# Bow Square??



## jalopyspeed (Apr 16, 2010)

you best bet is to spend a couple dollars and just buy one, you'll have a hard time making everything square and unless you have an aluminum square your square will be to heavy for the string...


----------



## Vortex69 (Jul 8, 2007)

I glued part of an arrow into one end of a 9" (or any convenient lenght...the longer the better) half round oak moulding so that the nock would stick out about 3/4". In the other end of the wood I tapped a 10-32 thread to accept a thumb screw who's head is on the same side as the nock. To use you simply nock the arrow as usual then adjust the thumb screw till it contacts your string on either the top or bottom. You then move to the opposite end and adjust. Continue alternating untill the thumb screw touches the string on both the top and the bottom and you will have your arrow perfectly square to the string. The neet thing about this set-up is that is extremely accurate. In my case the rest is 6" from the string and the thumb screw does an 18" sweep so there is a 3 to 1 magnification....in other words, if the screw is touching on the bottom but .03" away at the top, your nock point is .01" high. Another way I've used this tool (and probably the smartest) is to lock down the thumb screw with a jam nut to record the loop position on a perfectly tuned bow. It now becomes a verticle tune gage that can be used after a loop, center serving, or string change, to get you back to where you were.


----------



## neo71665 (Jul 26, 2007)

Bought one at wal-mart for $6. IMHO they are too cheap to not just buy one.


----------



## Hammer0419 (Nov 21, 2005)

neo71665 said:


> Bought one at wal-mart for $6. IMHO they are too cheap to not just buy one.


exactly.


----------



## hog7 (Oct 20, 2010)

Vortex69 said:


> I glued part of an arrow into one end of a 9" (or any convenient lenght...the longer the better) half round oak moulding so that the nock would stick out about 3/4". In the other end of the wood I tapped a 10-32 thread to accept a thumb screw who's head is on the same side as the nock. To use you simply nock the arrow as usual then adjust the thumb screw till it contacts your string on either the top or bottom. You then move to the opposite end and adjust. Continue alternating untill the thumb screw touches the string on both the top and the bottom and you will have your arrow perfectly square to the string. The neet thing about this set-up is that is extremely accurate. In my case the rest is 6" from the string and the thumb screw does an 18" sweep so there is a 3 to 1 magnification....in other words, if the screw is touching on the bottom but .03" away at the top, your nock point is .01" high. Another way I've used this tool (and probably the smartest) is to lock down the thumb screw with a jam nut to record the loop position on a perfectly tuned bow. It now becomes a verticle tune gage that can be used after a loop, center serving, or string change, to get you back to where you were.


Do you have any photos


----------



## Vortex69 (Jul 8, 2007)

hog7 said:


> Do you have any photos


Will try to get some pics in here tomorro.....she's not purdy, but she's extremely accurate!!!


----------



## Vortex69 (Jul 8, 2007)

Is it tomorro yet ;-).......here ya go.


----------



## Purka (Sep 8, 2004)

keith2010 said:


> I was looking for ideas for making my own bow square. I'd like to know what everyone on here does. if anyone has any pics or suggestions i'll appreciate it.

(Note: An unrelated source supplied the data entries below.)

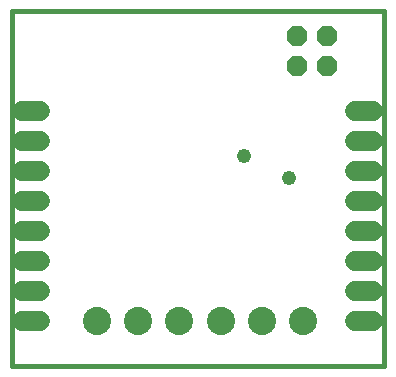
<source format=gts>
G75*
%MOIN*%
%OFA0B0*%
%FSLAX25Y25*%
%IPPOS*%
%LPD*%
%AMOC8*
5,1,8,0,0,1.08239X$1,22.5*
%
%ADD10C,0.01600*%
%ADD11C,0.06800*%
%ADD12OC8,0.06800*%
%ADD13C,0.09400*%
%ADD14C,0.04762*%
D10*
X0008250Y0002200D02*
X0008250Y0120310D01*
X0132266Y0120310D01*
X0132266Y0002200D01*
X0008250Y0002200D01*
D11*
X0011500Y0017200D02*
X0017500Y0017200D01*
X0017500Y0027200D02*
X0011500Y0027200D01*
X0011500Y0037200D02*
X0017500Y0037200D01*
X0017500Y0047200D02*
X0011500Y0047200D01*
X0011500Y0057200D02*
X0017500Y0057200D01*
X0017500Y0067200D02*
X0011500Y0067200D01*
X0011500Y0077200D02*
X0017500Y0077200D01*
X0017500Y0087200D02*
X0011500Y0087200D01*
X0122750Y0087200D02*
X0128750Y0087200D01*
X0128750Y0077200D02*
X0122750Y0077200D01*
X0122750Y0067200D02*
X0128750Y0067200D01*
X0128750Y0057200D02*
X0122750Y0057200D01*
X0122750Y0047200D02*
X0128750Y0047200D01*
X0128750Y0037200D02*
X0122750Y0037200D01*
X0122750Y0027200D02*
X0128750Y0027200D01*
X0128750Y0017200D02*
X0122750Y0017200D01*
D12*
X0113250Y0102200D03*
X0103250Y0102200D03*
X0103250Y0112200D03*
X0113250Y0112200D03*
D13*
X0105337Y0017200D03*
X0091557Y0017200D03*
X0077837Y0017200D03*
X0064057Y0017200D03*
X0050337Y0017200D03*
X0036557Y0017200D03*
D14*
X0085750Y0072200D03*
X0100750Y0064700D03*
M02*

</source>
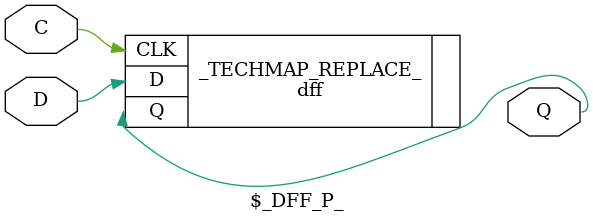
<source format=v>


module \$_DFF_P_ (
    D,
    Q,
    C
);
  input D;
  input C;
  output Q;
  dff _TECHMAP_REPLACE_ (
      .Q  (Q),
      .D  (D),
      .CLK(C)
  );
endmodule


</source>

I made this square out of 3mm aluminium 10yrs. ago with cutouts for fletches etc. still use it occasionally .


----------



## bhuntin (Jun 19, 2009)

Wait until after deer season, and wal-mart will put all of their archery stuff on clearance. It can't be that much for a square? I think I only gave 10 or so dollars for mine at a pro shop. Unless you are real bored? lol


----------



## tiuser (Mar 22, 2009)

bhuntin said:


> Wait until after deer season, and wal-mart will put all of their archery stuff on clearance. It can't be that much for a square? I think I only gave 10 or so dollars for mine at a pro shop. Unless you are real bored? lol


I purchased mine too, but sometimes it is more about makin your own than money.


----------



## bj548807 (Aug 16, 2010)

Both of those are awesome ideas. I have a couple busted arrows that i'm going to try to make one like that with. Again awesome idea


----------



## Vortex69 (Jul 8, 2007)

tiuser said:


> I purchased mine too, but sometimes it is more about makin your own than money.


That, and also the fact that you know whay you've got. If you have one of the cheap blue anodized units, I recomend checking it with a master square. The one I had was not square. I believe that when they stamped in the lines it was not held under enough pressure and the material stretched in that area causing the out of square condition. Not sayin there all out of square but it sure can't hurt to check.


----------



## Hwthunter (Oct 13, 2010)

The one I got from wal-mart this year is terrible piece of "----" I am going to try to modify it and make it better.


----------



## hog7 (Oct 20, 2010)

Vortex69 said:


> Is it tomorro yet ;-).......here ya go.


Thank you:smile:


----------